Anziani non autosufficienti: Auser, “un sistema di assistenza inadeguato e differenziato nei livelli di copertura dei servizi”

Consapevoli delle trasformazioni demografiche in corso, le Regioni negli ultimi anni hanno prestato una crescente attenzione al tema degli anziani sia autosufficienti sia non autosufficienti, sia sotto il profilo sanitario che sociale. Lo ricorda l’Auser, nella ricerca “Anziani non autosufficienti e integrazione sociosanitaria nei Piani regionali” presentata oggi a Roma, da cui emerge un sistema di assistenza per i non autosufficienti profondamente inadeguato e differenziato nei livelli di copertura dei servizi, sia a livello nazionale sia all’interno delle singole regioni. “Una realtà venuta alla ribalta in modo chiaro e drammatico nel corso dell’emergenza sanitaria”. La ricerca ricorda che i Piani sanitari, in base al loro carattere, si distinguono in Piani sanitari, Piani sociosanitari, Piani sociosanitari integrati, Piani di rientro; mentre i Piani sociali regionali in base al carattere si distinguono in Piano di Zona, Piani integrati sociosanitari, Piani sociali regionali, Linee guida o di indirizzo.

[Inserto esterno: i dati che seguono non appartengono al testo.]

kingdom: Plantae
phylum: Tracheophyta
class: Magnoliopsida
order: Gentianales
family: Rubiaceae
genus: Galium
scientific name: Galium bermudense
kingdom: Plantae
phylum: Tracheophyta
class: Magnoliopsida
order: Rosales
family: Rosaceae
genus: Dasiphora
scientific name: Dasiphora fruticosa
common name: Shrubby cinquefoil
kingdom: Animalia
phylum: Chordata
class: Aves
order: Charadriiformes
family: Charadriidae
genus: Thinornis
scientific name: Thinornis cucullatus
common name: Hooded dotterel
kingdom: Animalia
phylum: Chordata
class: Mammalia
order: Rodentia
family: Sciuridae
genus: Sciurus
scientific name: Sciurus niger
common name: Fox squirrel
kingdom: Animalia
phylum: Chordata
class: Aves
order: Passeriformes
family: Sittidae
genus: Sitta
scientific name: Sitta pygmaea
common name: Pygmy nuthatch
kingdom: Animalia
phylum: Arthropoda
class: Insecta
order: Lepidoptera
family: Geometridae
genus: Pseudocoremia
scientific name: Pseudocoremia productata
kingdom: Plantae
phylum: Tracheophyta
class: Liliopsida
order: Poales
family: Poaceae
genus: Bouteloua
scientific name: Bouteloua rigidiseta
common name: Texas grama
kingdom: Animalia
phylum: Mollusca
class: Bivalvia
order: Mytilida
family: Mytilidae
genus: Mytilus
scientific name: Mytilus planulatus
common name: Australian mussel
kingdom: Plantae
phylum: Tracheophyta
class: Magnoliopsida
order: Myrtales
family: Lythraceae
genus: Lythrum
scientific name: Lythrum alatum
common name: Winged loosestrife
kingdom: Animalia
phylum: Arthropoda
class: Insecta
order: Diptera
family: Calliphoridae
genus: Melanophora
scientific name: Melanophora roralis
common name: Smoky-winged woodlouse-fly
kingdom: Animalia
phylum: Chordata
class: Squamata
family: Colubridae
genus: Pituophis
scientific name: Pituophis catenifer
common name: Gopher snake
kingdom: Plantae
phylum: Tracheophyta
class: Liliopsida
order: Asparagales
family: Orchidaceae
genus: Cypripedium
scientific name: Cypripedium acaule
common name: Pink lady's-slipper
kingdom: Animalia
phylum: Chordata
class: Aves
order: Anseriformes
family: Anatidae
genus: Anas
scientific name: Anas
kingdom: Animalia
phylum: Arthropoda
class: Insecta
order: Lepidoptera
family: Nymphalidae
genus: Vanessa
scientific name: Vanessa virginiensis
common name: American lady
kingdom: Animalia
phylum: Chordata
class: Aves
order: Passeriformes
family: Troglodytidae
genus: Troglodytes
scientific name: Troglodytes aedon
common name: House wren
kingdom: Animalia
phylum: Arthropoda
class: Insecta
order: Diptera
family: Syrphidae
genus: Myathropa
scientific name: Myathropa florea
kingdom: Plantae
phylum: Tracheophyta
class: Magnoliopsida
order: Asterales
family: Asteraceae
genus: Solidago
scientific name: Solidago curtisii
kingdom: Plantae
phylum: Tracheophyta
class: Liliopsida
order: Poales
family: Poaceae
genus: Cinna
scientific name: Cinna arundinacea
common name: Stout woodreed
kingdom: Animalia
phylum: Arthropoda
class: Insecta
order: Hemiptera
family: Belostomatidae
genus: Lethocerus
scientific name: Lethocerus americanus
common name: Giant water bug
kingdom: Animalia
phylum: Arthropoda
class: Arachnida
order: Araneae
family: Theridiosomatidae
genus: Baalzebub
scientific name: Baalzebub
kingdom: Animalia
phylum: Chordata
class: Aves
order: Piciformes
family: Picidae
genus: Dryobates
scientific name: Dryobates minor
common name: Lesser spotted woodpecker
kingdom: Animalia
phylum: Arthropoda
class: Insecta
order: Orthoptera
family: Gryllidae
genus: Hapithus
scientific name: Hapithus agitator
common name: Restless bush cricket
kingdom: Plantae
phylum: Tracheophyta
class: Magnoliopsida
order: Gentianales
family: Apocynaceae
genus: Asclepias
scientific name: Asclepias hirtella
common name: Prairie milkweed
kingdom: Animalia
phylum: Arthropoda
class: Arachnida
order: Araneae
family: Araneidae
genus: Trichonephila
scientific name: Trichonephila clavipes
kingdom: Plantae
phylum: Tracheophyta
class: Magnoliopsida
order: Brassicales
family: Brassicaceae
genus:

Le principali criticità messe in luce dall’analisi dei Piani sono “una cultura del ‘Piano’ molto approssimativa”, con lo “scopo di dimostrare che la Regione si prende cura degli anziani, ma nel merito abbastanza privi di sostanza”; una scarsa conoscenza del “profilo sociosanitario della popolazione a cui si dovrebbe fornire risposte e servizi”; una “pesante frammentazione istituzionale centrale e periferica”. La varietà dei modelli organizzativi e l’eterogeneità delle forme di gestione costituiscono “una delle cause che non favorisce l’integrazione”. Si registra un “forte squilibrio tra strutture sanitarie e sociali. L’integrazione è affidata alla buona volontà degli operatori”. Ancora, “nella prevenzione prevale un approccio prestazionale” e “il Distretto sociosanitario”, che “dovrebbe essere il riferimento territoriale dell’integrazione sociosanitaria, nella realtà è una struttura poco visibile, ambigua e indeterminata”. L’Assistenza domiciliare (Adi e Sad) è fortemente insufficiente e inadeguata: “È in questo ambito che si vede la babele dell’assistenza nel nostro Paese, per la grande difformità nei modelli organizzativi. I casi trattati in Adi (assistenza domiciliare integrata) sono il 6,2% over 65 e l’assistenza Adi significa 17 ore anno per caso trattato. La Sad (servizio di assistenza domiciliare) è gestito dai Comuni, un servizio in progressiva regressione. A godere dei servizi di assistenza gestiti dai comuni sono percentuali minime della popolazione di riferimento e nel caso del servizio con assistenza sanitaria è solo il 41,3% dei comuni a garantirlo”. Infine, le Rsa sono da riformare radicalmente e la semiresidenzialità del tutto assente in molte realtà.